AI Buying Guide: How to Choose the Right AI for Customer Support

blogbuyerguide5

The market for AI customer support tools has exploded. From chatbots to copilots to full customer experience platforms, every vendor promises faster resolution times, lower costs, and better CX. But with so much noise, how do you separate hype from ROI?

That’s the purpose of our AI Buyer's Guide: to give customer support leaders a framework for evaluating solutions with clarity, confidence, and measurable results.


Why Buying AI for Customer Support Is Complex

Unlike other SaaS products, AI isn’t a single “plug and play” tool. It’s a capability embedded across many different solutions - from chatbots for self-service deflection to AI copilots that live inside agent workflows.

That variety creates challenges:.

  • Should you start with a chatbot, invest in a copilot, or adopt a broader AI CX platform?
  • How do you measure ROI when AI promises productivity but doesn’t always reduce ticket volume?
  • What costs matter most: upfront setup, ongoing maintenance, or long-term scaling?

Without a clear AI buying approach, teams risk under-investing in basic tools that frustrate customers or over-investing in platforms that never get adopted.


Five Steps to Smarter AI Buying

Our AI Buyer’s Guide outlines a five-step framework to evaluate AI in customer service:

1️⃣ Define your problem and KPIs
Start with business outcomes, not vendor promises. Common metrics include average handle time, CSAT, escalation rate, and cost per resolution.

2️⃣ Map your unique criteria
Consider technical fit (security, integrations, compliance) and organizational needs like human-in-the-loop requirements.
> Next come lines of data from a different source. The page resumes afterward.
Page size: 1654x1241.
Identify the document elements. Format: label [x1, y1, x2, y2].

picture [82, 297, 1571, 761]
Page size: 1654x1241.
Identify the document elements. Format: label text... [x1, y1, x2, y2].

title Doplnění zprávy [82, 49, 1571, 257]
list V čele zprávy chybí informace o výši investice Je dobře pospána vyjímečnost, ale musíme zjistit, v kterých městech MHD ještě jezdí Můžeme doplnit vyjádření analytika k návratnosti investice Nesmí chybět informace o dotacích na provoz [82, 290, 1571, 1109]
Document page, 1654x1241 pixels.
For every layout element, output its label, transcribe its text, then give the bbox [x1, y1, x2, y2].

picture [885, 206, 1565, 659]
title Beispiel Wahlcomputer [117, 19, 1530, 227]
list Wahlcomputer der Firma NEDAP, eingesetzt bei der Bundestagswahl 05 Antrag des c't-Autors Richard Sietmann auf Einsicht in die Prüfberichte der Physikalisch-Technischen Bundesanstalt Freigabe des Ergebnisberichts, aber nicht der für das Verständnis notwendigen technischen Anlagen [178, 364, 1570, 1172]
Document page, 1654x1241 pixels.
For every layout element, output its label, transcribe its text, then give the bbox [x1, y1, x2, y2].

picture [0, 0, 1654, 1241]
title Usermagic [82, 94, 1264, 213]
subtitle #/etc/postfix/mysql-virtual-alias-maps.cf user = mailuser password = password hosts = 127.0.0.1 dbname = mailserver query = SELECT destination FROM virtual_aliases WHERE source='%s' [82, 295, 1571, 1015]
3️⃣ Weigh solution tradeoffs
Compare chatbots vs copilots vs platforms. Each excels in different areas: chatbots handle FAQs, copilots empower agents, platforms unify workflows.

4️⃣ Gauge the true cost of ownership
Look beyond license fees. Factor in implementation, training, scaling, and ongoing maintenance. Total cost of ownership (TCO) is often 2-3x the sticker price.

5️⃣ De-risk your decision
Pilot with clear success metrics. Start small, prove value, and then scale AI adoption across your customer support organization.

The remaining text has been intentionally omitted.